In the near-term, Ford said it would “quickly” improve powertrain warm-up times and introduce new technology such as cylinder deactivation and better battery recharging systems.

It also revealed a new generation of direct-injection turbocharged engines (four-cylinder and V6) – to be first implemented on the MKS – would be offered in high volumes on lighter Ford vehicles, saving up to 20 per cent in fuel consumption “without compromising performance”.

94 center imageLeft: Ford Edge HySeries concept.

Mid-term advancements – that is, those made between 2012 and 2020 – include dual-clutch transmissions, advanced electric power steering systems, weight reductions (up to 340kg), aerodynamic improvements, new diesel and bio-fuel (ethanol and diesel) models and more petrol-electric hybrids (starting with the Ford Fusion and Mercury Milan next year).

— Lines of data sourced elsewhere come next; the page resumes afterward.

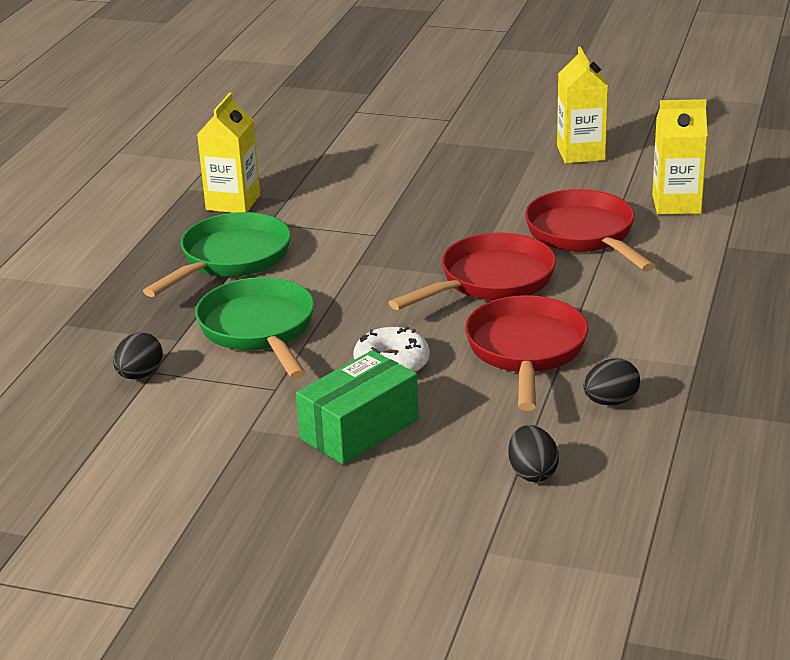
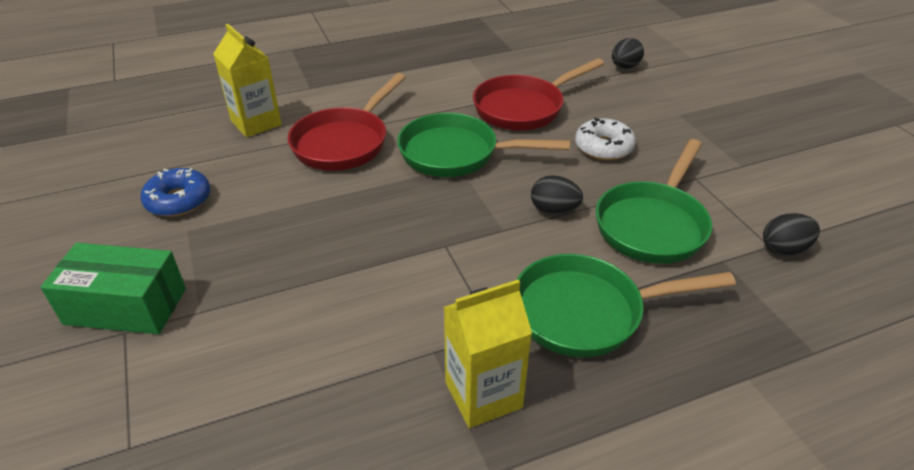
camera: 130 degrees left, 10 degrees up
(359, 429) = (677, 128): green box -> green box (126, 306)
(490, 281) = (456, 154): red pan -> green pan
(580, 153) = (178, 200): yellow carton -> blue donut
(610, 402) = (536, 68): black egg -> black egg (554, 210)

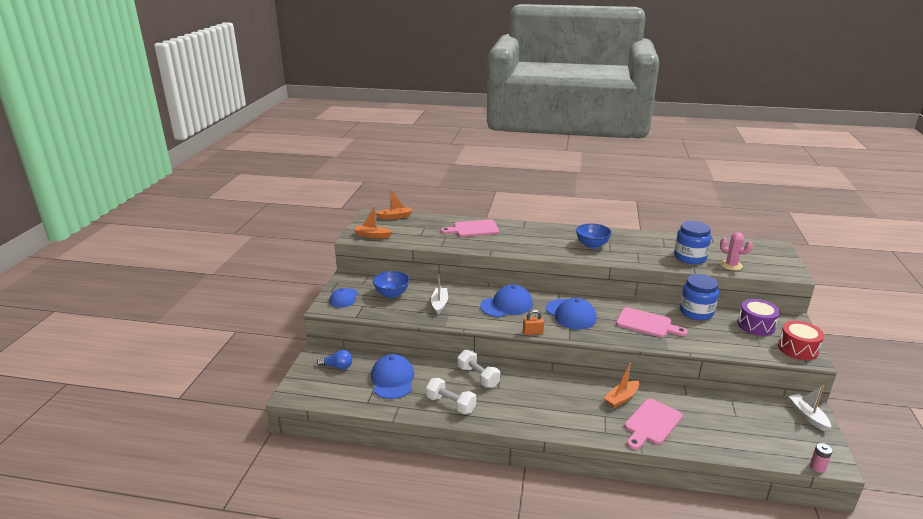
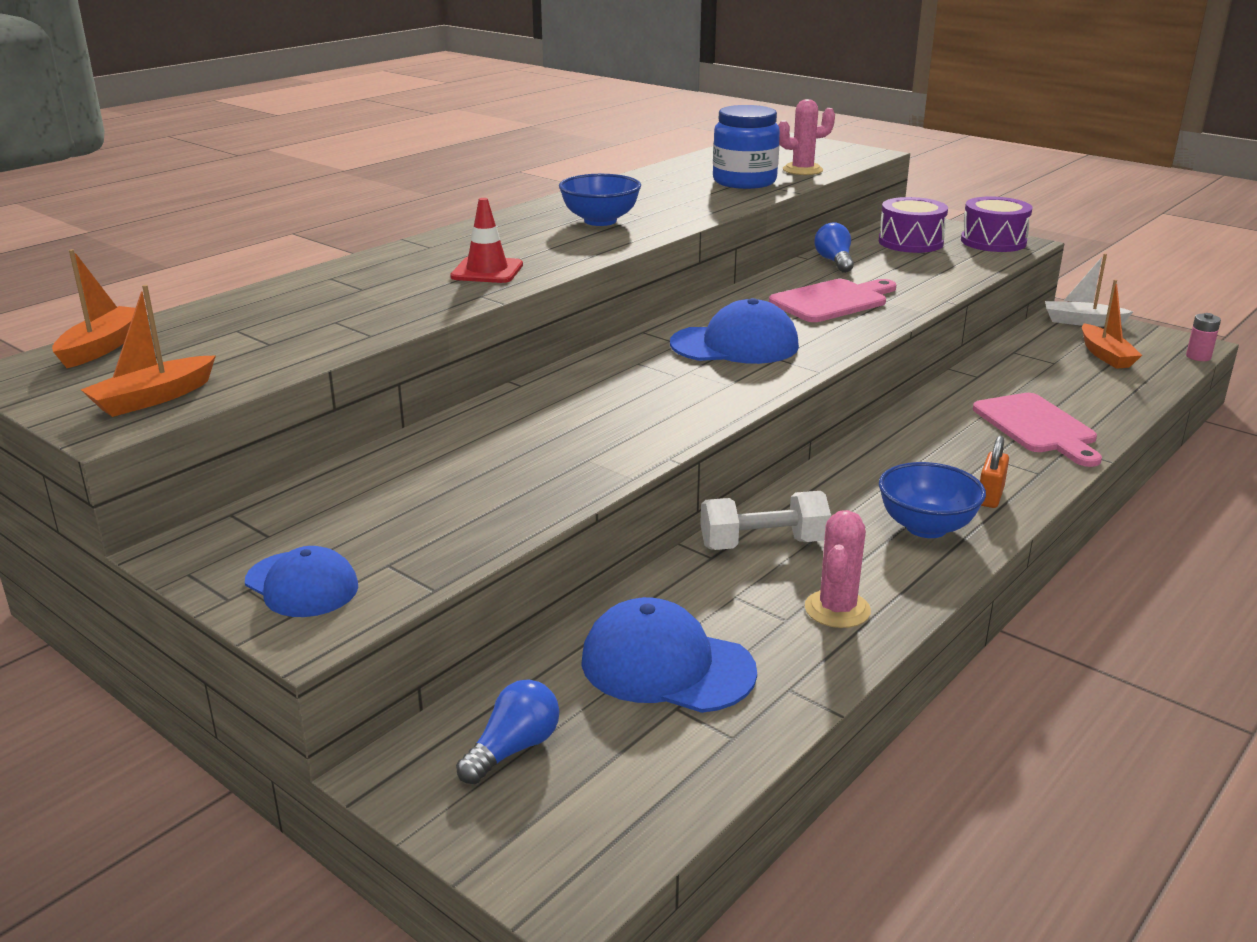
camera: 60 degrees left, 0 degrees up
(392, 294) = (388, 505): blue bowl -> blue bowl (926, 527)
(439, 304) = (525, 457): white boat -> none
(451, 404) = (837, 609): white dumbbell -> pink cactus
(473, 229) = (349, 287): pink cutting board -> none
(506, 305) = (627, 389): blue cap -> none
(514, 243) = (487, 271): none -> red traffic cone
(533, 332) = (762, 394): orange padlock -> orange padlock (990, 496)
(621, 398) = (950, 427): orange boat -> orange boat (1105, 355)
(696, 312) = (834, 261): blue jar -> blue light bulb
(798, 349) = (993, 242): red drum -> purple drum

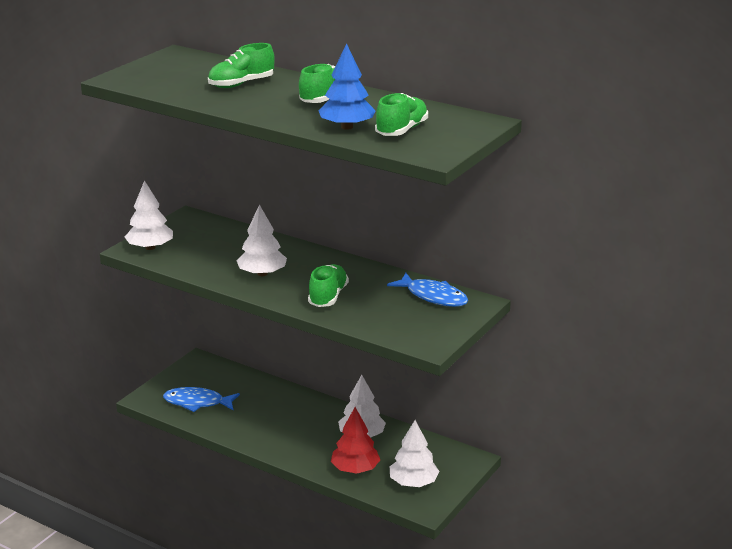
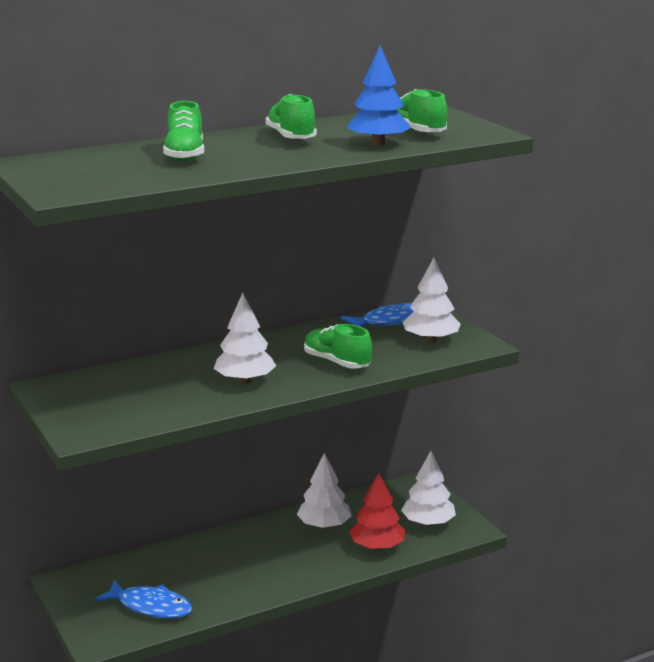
camera: 60 degrees left, 5 degrees down
(150, 247) = (93, 423): white tree -> white tree (431, 340)
(197, 402) = (150, 607): blue fish -> blue fish turned 105 degrees counterclockwise

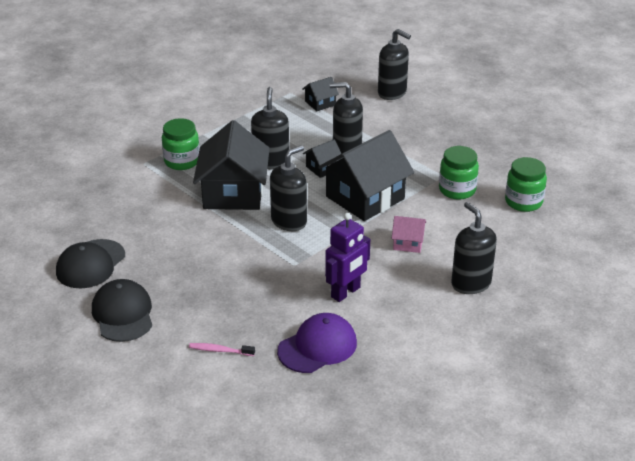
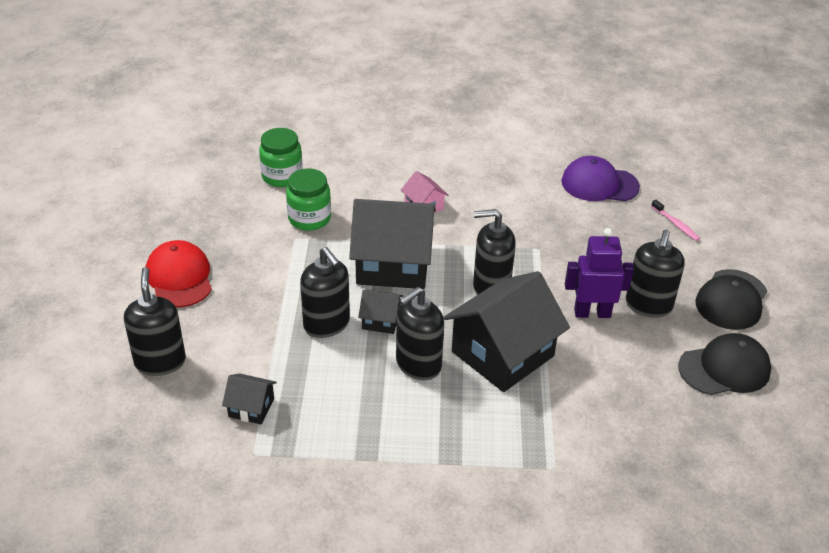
camera: 135 degrees left, 5 degrees up
(182, 161) = (508, 436): green jar -> none
(346, 292) = (528, 203): purple robot -> purple robot (592, 313)
(457, 123) = (179, 277): none -> red cap
(470, 283) = (430, 154): black soap dispenser -> black soap dispenser (648, 305)

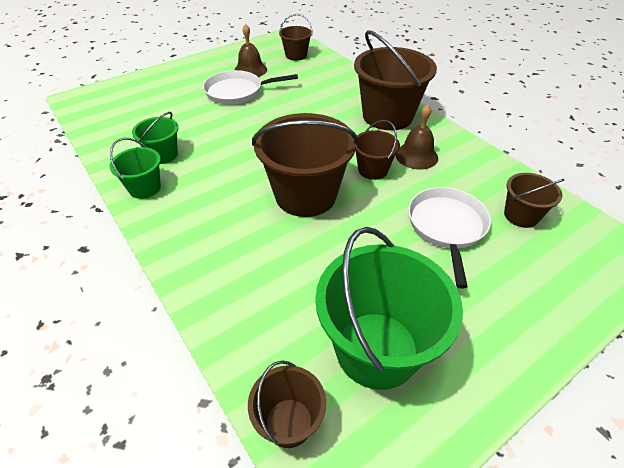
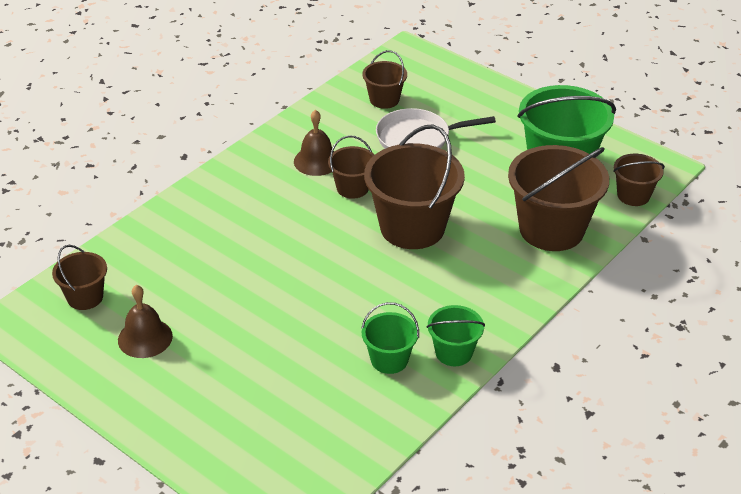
camera: 105 degrees left, 5 degrees down
(237, 92) = (216, 334): white pan -> none
(387, 116) = (242, 187): brown bucket -> brown bucket (551, 229)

Longer-term, Ford’s plan also calls for “aggressive development” of plug-in hybrid and fuel cell vehicles. Next month it will deliver a plug-in Escape Hybrid to Southern California Edison as part of a research project, and it is “moving ahead” with a range of hydrogen solutions including fuel cells and hydrogen-fuelled internal combustion engines.

Its 2007 Edge HySeries concept is also billed as the world’s first driveable fuel cell hybrid electric vehicle with plug-in capacity.